### Work request
Edit the listing from its start through the line containing "What is the label", changing "chart" to "graph" and leaving everything else unchanged.

#### Stored data

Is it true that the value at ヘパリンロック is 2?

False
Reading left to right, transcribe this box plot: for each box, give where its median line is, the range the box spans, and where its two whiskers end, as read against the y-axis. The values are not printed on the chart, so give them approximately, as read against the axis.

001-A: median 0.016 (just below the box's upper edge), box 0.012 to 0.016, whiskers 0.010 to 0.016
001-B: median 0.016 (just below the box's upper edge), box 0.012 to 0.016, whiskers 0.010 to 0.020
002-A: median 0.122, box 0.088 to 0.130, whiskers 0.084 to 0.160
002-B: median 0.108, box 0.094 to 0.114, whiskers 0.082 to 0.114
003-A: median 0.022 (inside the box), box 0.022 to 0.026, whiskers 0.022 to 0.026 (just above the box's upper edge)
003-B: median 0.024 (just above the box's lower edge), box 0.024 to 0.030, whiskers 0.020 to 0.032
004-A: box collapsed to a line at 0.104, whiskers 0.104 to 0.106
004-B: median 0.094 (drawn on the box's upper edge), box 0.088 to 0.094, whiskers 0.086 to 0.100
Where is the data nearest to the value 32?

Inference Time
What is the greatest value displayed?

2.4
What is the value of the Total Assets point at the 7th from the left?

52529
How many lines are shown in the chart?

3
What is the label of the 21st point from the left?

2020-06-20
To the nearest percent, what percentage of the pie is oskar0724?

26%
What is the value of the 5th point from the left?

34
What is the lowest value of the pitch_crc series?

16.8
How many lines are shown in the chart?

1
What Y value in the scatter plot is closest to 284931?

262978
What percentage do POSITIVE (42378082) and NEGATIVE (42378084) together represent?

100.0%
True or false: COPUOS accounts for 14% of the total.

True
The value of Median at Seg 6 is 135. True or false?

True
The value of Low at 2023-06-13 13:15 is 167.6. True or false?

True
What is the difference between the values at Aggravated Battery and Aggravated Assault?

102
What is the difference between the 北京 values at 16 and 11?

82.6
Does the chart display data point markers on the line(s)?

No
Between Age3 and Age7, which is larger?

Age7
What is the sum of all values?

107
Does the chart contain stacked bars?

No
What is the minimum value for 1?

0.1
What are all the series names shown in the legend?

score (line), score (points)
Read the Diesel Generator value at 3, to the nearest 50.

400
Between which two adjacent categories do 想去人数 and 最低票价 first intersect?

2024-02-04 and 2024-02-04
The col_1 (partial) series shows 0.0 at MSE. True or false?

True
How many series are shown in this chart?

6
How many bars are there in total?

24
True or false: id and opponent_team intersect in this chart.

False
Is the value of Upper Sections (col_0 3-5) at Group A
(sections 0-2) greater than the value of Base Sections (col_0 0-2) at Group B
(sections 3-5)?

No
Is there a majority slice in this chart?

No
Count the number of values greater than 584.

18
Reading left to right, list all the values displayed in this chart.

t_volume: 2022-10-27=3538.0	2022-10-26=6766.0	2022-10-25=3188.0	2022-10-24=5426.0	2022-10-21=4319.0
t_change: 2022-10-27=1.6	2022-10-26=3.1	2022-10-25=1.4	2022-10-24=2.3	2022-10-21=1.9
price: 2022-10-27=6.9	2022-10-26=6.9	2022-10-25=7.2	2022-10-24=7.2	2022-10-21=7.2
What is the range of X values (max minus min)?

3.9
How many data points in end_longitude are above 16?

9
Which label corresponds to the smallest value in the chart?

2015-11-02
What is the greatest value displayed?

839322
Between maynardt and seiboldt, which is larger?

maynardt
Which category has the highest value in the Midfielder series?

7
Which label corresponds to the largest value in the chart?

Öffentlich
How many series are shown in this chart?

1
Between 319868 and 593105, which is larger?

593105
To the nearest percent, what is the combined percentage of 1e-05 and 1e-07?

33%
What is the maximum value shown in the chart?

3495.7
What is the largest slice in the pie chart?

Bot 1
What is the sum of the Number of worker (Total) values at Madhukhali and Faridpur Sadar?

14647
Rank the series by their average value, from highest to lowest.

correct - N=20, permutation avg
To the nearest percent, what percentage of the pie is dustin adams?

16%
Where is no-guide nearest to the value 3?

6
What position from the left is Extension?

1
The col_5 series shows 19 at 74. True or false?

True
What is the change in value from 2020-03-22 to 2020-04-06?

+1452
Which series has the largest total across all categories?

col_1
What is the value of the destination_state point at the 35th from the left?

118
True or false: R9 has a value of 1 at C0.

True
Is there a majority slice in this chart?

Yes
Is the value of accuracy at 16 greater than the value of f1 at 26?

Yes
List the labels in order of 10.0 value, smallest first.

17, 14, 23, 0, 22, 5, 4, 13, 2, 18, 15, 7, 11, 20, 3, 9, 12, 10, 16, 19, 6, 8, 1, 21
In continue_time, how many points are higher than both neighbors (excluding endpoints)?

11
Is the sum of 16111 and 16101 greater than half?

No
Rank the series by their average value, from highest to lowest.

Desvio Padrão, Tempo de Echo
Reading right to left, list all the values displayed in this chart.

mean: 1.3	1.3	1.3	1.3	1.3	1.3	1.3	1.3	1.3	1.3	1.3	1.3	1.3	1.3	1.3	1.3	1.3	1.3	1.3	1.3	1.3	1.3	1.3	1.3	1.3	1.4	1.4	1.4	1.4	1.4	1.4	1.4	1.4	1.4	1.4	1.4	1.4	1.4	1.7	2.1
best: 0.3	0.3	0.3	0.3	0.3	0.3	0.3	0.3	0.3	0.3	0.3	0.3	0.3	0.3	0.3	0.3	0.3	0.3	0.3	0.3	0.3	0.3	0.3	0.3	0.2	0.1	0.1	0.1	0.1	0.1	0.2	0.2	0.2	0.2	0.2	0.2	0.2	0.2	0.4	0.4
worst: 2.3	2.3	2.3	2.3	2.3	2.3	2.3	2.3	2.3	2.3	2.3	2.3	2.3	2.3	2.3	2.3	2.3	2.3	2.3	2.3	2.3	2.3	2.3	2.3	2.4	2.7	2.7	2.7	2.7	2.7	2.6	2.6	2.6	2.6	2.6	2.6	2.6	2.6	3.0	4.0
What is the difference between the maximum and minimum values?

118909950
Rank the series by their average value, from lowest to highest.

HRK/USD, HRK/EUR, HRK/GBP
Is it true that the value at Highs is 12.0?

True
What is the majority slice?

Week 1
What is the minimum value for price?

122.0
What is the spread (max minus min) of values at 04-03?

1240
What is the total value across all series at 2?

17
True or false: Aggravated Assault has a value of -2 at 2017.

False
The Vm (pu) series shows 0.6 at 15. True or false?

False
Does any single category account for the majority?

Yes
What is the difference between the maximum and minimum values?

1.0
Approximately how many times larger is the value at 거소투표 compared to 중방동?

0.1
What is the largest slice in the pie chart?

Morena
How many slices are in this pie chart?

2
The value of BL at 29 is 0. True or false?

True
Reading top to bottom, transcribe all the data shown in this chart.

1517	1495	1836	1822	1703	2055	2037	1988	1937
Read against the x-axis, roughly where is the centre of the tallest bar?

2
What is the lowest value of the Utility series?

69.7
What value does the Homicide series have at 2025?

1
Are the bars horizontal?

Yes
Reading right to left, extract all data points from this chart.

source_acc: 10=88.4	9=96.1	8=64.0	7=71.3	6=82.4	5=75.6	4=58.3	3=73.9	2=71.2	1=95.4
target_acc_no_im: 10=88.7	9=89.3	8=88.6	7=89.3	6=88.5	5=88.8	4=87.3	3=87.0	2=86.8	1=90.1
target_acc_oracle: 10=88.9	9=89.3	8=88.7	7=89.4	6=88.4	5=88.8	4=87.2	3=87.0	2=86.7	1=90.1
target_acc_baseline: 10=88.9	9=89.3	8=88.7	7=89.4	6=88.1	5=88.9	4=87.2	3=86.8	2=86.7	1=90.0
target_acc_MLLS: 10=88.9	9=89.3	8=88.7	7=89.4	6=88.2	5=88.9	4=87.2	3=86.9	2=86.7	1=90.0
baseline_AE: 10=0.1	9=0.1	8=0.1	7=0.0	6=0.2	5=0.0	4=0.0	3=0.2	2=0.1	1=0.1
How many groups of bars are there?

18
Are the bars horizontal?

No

########

### Answer
Is it true that the value at ヘパリンロック is 2?

False
Reading left to right, transcribe this box plot: for each box, give where its median line is, the range the box spans, and where its two whiskers end, as read against the y-axis. The values are not printed on the graph, so give them approximately, as read against the axis.

001-A: median 0.016 (just below the box's upper edge), box 0.012 to 0.016, whiskers 0.010 to 0.016
001-B: median 0.016 (just below the box's upper edge), box 0.012 to 0.016, whiskers 0.010 to 0.020
002-A: median 0.122, box 0.088 to 0.130, whiskers 0.084 to 0.160
002-B: median 0.108, box 0.094 to 0.114, whiskers 0.082 to 0.114
003-A: median 0.022 (inside the box), box 0.022 to 0.026, whiskers 0.022 to 0.026 (just above the box's upper edge)
003-B: median 0.024 (just above the box's lower edge), box 0.024 to 0.030, whiskers 0.020 to 0.032
004-A: box collapsed to a line at 0.104, whiskers 0.104 to 0.106
004-B: median 0.094 (drawn on the box's upper edge), box 0.088 to 0.094, whiskers 0.086 to 0.100
Where is the data nearest to the value 32?

Inference Time
What is the greatest value displayed?

2.4
What is the value of the Total Assets point at the 7th from the left?

52529
How many lines are shown in the graph?

3
What is the label of the 21st point from the left?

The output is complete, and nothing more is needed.